Columbus Day Storm

50 years later.

By Chris Lydgate ’90 | October 12, 2012

The Columbus Day Storm is generally reckoned to be the most powerful extratropical cyclone to hit the United States in the 20th century. Starting October 12, 1962, with peak gusts of 100 miles per hour, it rampaged through California, Oregon, Washington, and British Columbia, killing 23 people, destroying 84 homes, severely damaging 5,000 more, and wreaking overall havoc estimated at $170 million.

What's this got to do with Reed? Nothing, except that the storm has sometimes been attributed to divine retribution after Reed defeated Columbia Christian College that day 19–7 on the football field.

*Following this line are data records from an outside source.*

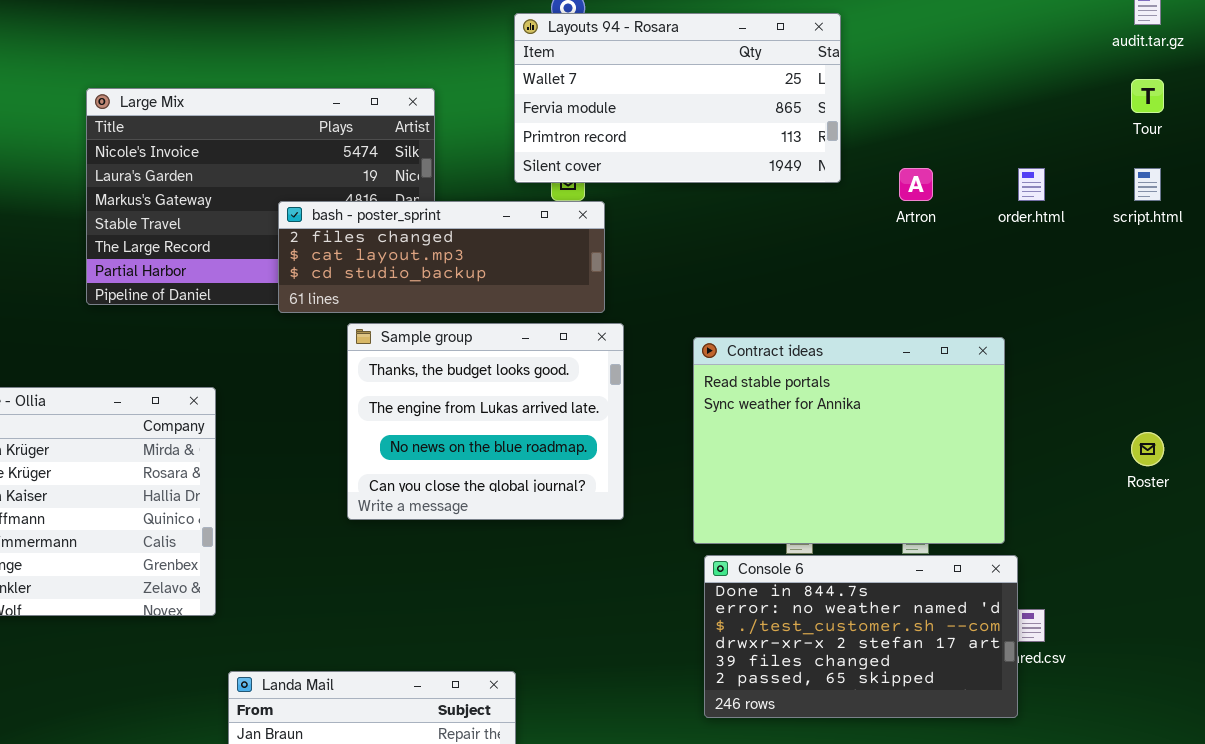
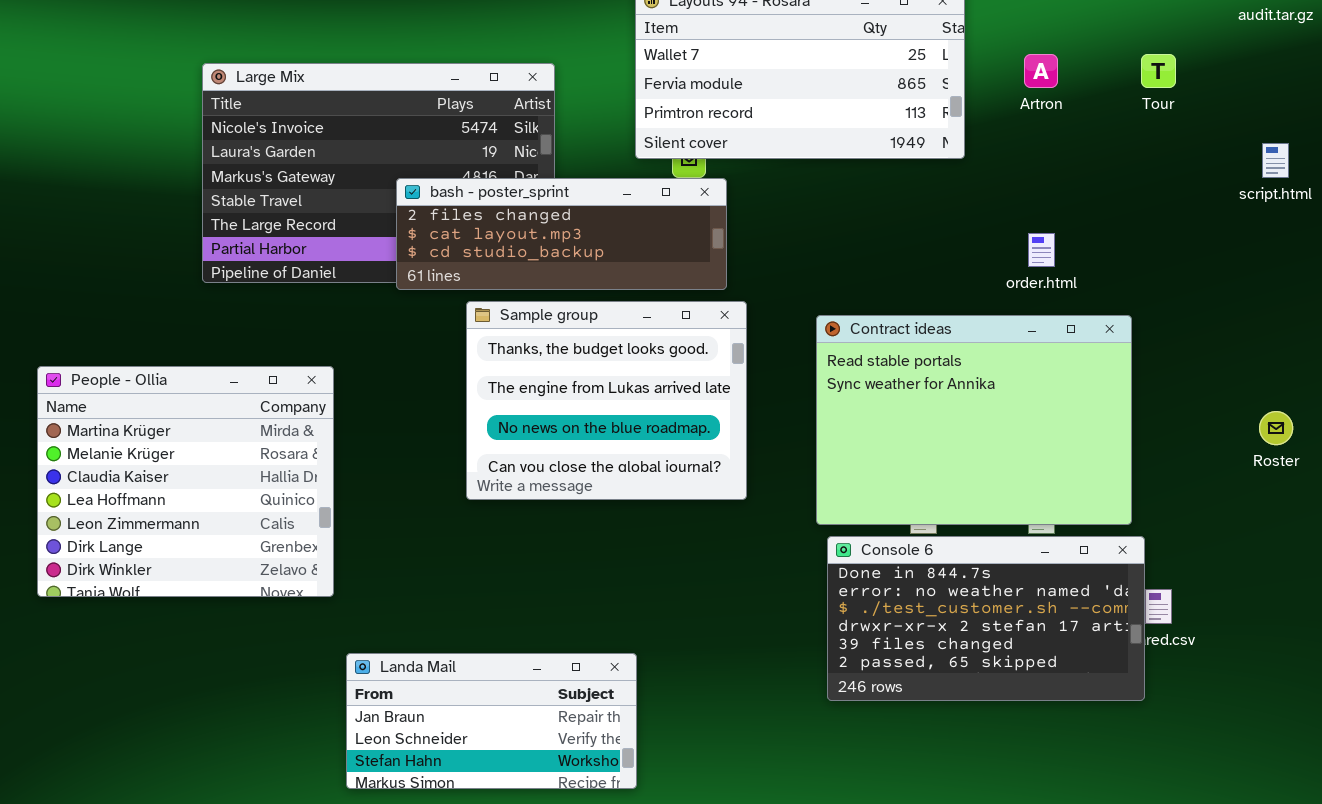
Tour: [1131,79,1164,113] -> [1141,54,1176,88], moved
Artron: [899,168,933,201] -> [1024,54,1058,88], moved
order.html: [1018,168,1045,201] -> [1028,233,1055,267], moved

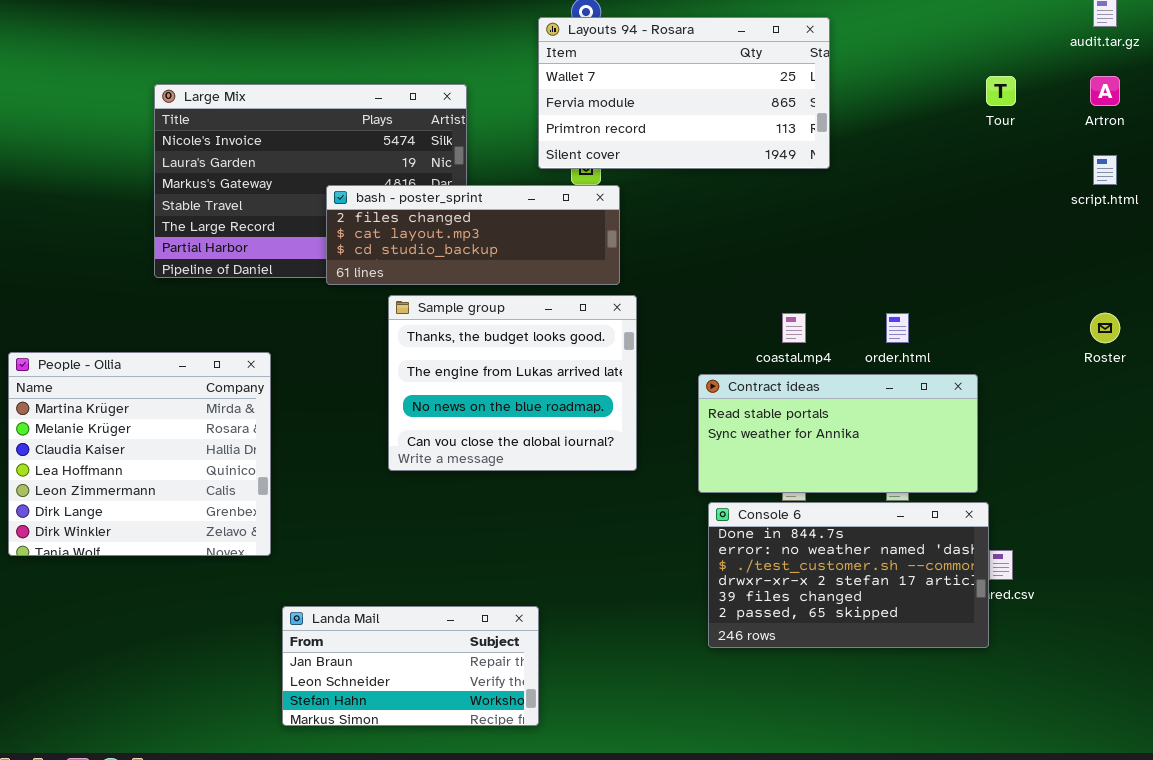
Artron: [1024,54,1058,88] -> [1090,76,1120,106], moved
order.html: [1028,233,1055,267] -> [886,313,909,343], moved
Contract ideas: [816,315,1132,525] -> [698,374,978,493], resized
Roster: [1259,411,1293,445] -> [1090,313,1120,343], moved

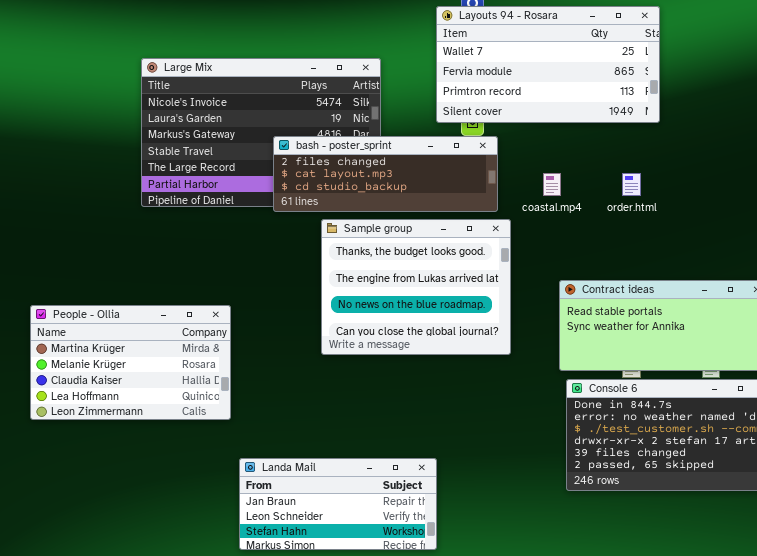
coastal.mp4: [782,313,806,343] -> [543,173,561,196], moved
order.html: [886,313,909,343] -> [622,173,641,196], moved
People - Ollia: [8,352,271,556] -> [30,305,231,420], resized

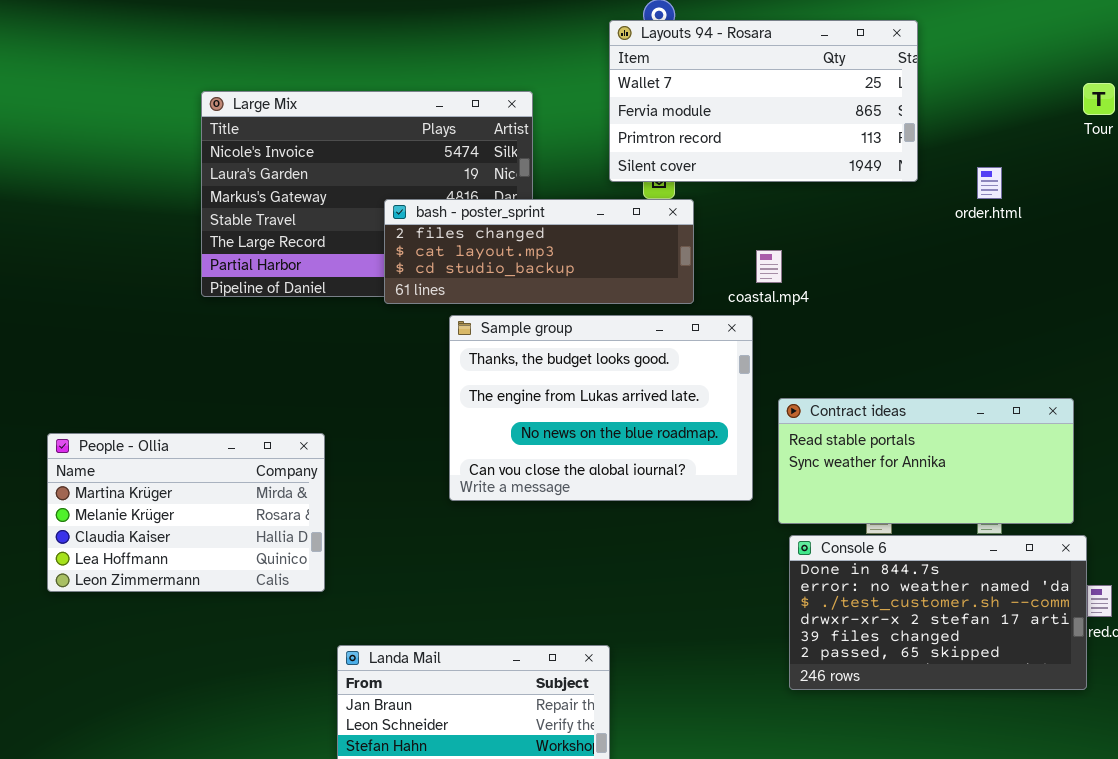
order.html: [622,173,641,196] -> [977,167,1002,199], moved
Sample group: [321,219,511,355] -> [449,315,753,501], resized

It is also sometimes blamed on a mock crucifixion staged by Reedies at halftime, which is probably false; most sources place that blasphemous reenactment (in which a student actually dragged a cross along the field) several years earlier.

Reed magazine published an account of the storm and the crucifixion in 2009 based on the recollections of Coach Jack Scrivens [physical ed 1961–99]. When various readers offered conflcting memories, local historian Jim Kahan '64 conducted an exhaustive investigation and concluded that several mock crucifixions took place at Reed in the late 1950s and early 1960s, but none matched the timing of the storm.

However, there is no doubt that Reed vanquished Columbia Christian College on that day, so the theory of divine retribution cannot be conclusively ruled out.